▶ [SELECTED PASSAGE]
Known as TTMF for short, the topic was big enough to justify its own panel called “Transatlantic Growth Accelerator: UK-US Collaboration in Digital Assets and Tokenised Markets to Power Growth and Trade.” Speakers included Nima Elmi, VP Strategy & Policy, EMEA, Circle, Rohan Lee, International Financial Services Director, HM Treasury, Damian Nussbaum, Executive Director of Innovation & Growth, City of London Corporation and Faryar Shirzad, Chief Policy Officer at Coinbase.  The panel was moderated by Bivu Das, UK General Manager at Kraken.

In the packed Livery Hall at London’s historic Guildhall, Bivu Das introduced the audience to the topic of the conversation. A debate about the world’s two most powerful financial centres teaming up to rewrite the rules for the digital age.

What is the Transatlantic Taskforce?

The Taskforce, launched in September 2025 during a historic UK state visit by the US Treasury Secretary, is no ordinary diplomatic exercise. It’s a deliberate push to align regulations on digital assets, create pathways for firms to operate seamlessly on both sides of the Atlantic (including passporting-like arrangements), and accelerate progress on stablecoins and tokenisation.

London’s Ambition to Lead

Rohan Lee, the government official on the panel, admitted with a self-aware chuckle that his notes gave him away as the civil servant in the room. But his message was clear and optimistic. Despite minor delays caused by US government shutdowns, real momentum had built up. UK and US teams had swapped visits. First hosting American counterparts in London for industry discussions, then crossing the Atlantic for meetings in Washington. Industry voices, especially from innovative and dynamic firms, were being actively heard.

“The outcomes of the Taskforce should really be determined by engagement with the sector,” Lee emphasised. Just days earlier, the Chancellor and Economic Secretary had used the Spring Meetings in Washington to check progress. An update was expected by summer. The goal? Strengthen the “special relationship” at a moment when digital technology is poised to transform finance forever.

▶ [MATERIAL SUPPLIED]
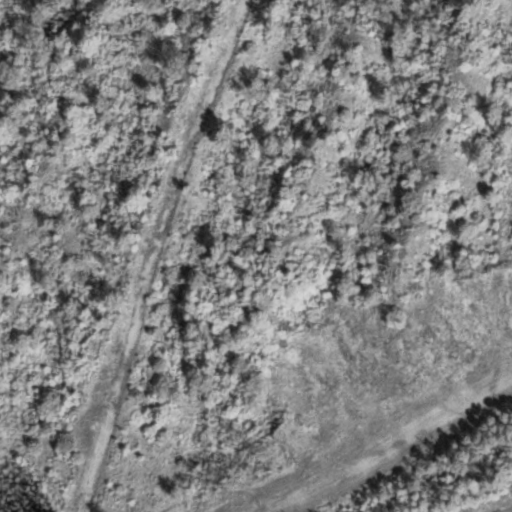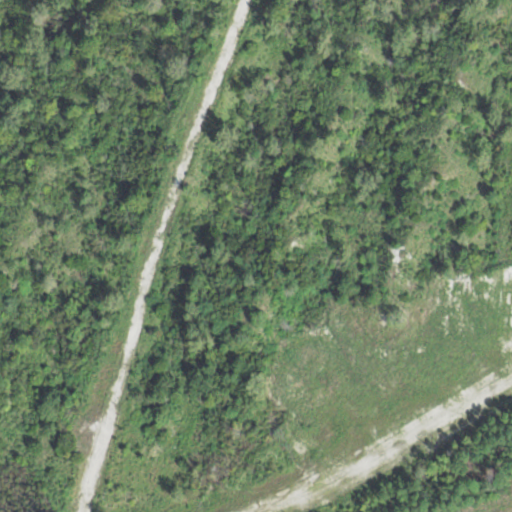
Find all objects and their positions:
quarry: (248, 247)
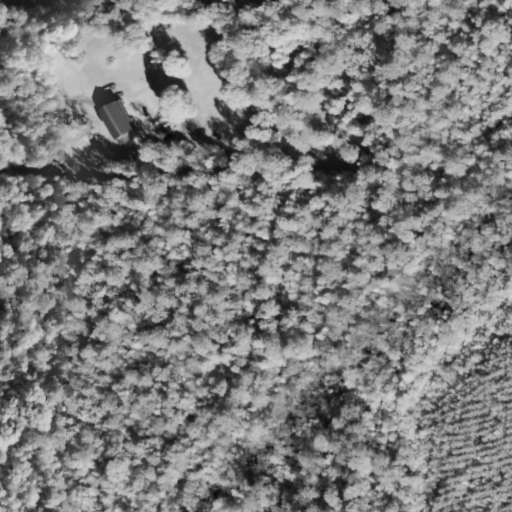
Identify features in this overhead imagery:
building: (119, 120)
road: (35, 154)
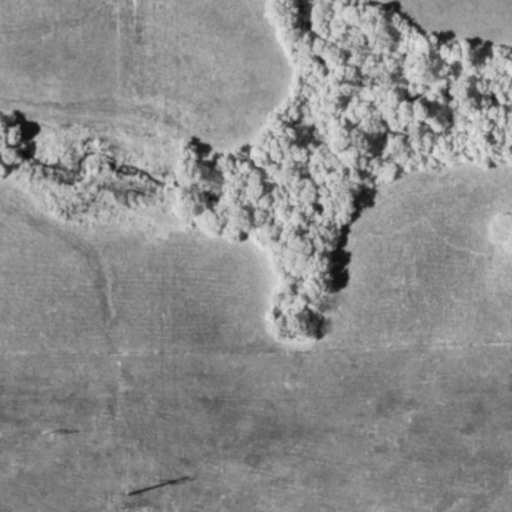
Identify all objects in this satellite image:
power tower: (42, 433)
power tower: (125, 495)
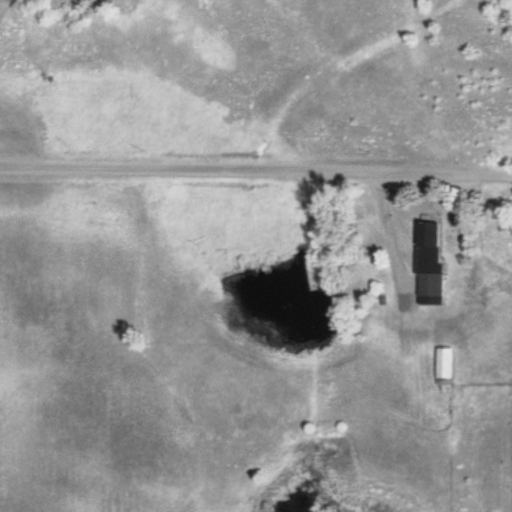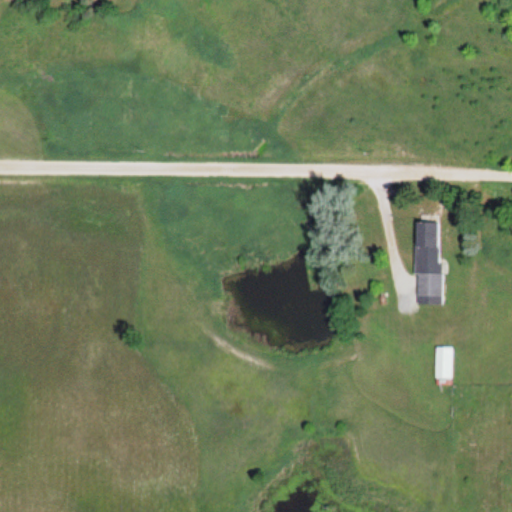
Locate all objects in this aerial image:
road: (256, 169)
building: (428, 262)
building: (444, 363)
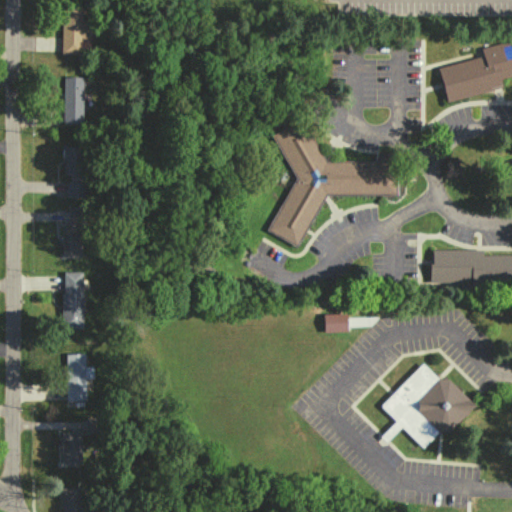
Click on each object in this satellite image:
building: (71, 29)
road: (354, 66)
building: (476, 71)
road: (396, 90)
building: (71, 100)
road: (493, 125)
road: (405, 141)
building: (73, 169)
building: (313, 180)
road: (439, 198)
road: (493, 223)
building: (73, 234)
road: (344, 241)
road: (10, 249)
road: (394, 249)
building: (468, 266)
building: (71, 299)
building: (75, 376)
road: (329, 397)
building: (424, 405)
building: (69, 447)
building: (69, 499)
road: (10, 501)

▶ [CHALLENGE A]
From the passage on the Transatlantic Taskforce, reproduce word for word the part that opens with the words containing "In the packed" and closes with "stablecoins and tokenisation.".
▶ [CHALLENGE B]
According to the passage on the Transatlantic Taskforce, who moderated the panel?

▶ [CORRECT RESPONSE A]
In the packed Livery Hall at London’s historic Guildhall, Bivu Das introduced the audience to the topic of the conversation. A debate about the world’s two most powerful financial centres teaming up to rewrite the rules for the digital age.

What is the Transatlantic Taskforce?

The Taskforce, launched in September 2025 during a historic UK state visit by the US Treasury Secretary, is no ordinary diplomatic exercise. It’s a deliberate push to align regulations on digital assets, create pathways for firms to operate seamlessly on both sides of the Atlantic (including passporting-like arrangements), and accelerate progress on stablecoins and tokenisation.

▶ [CORRECT RESPONSE B]
Bivu Das, UK General Manager at Kraken.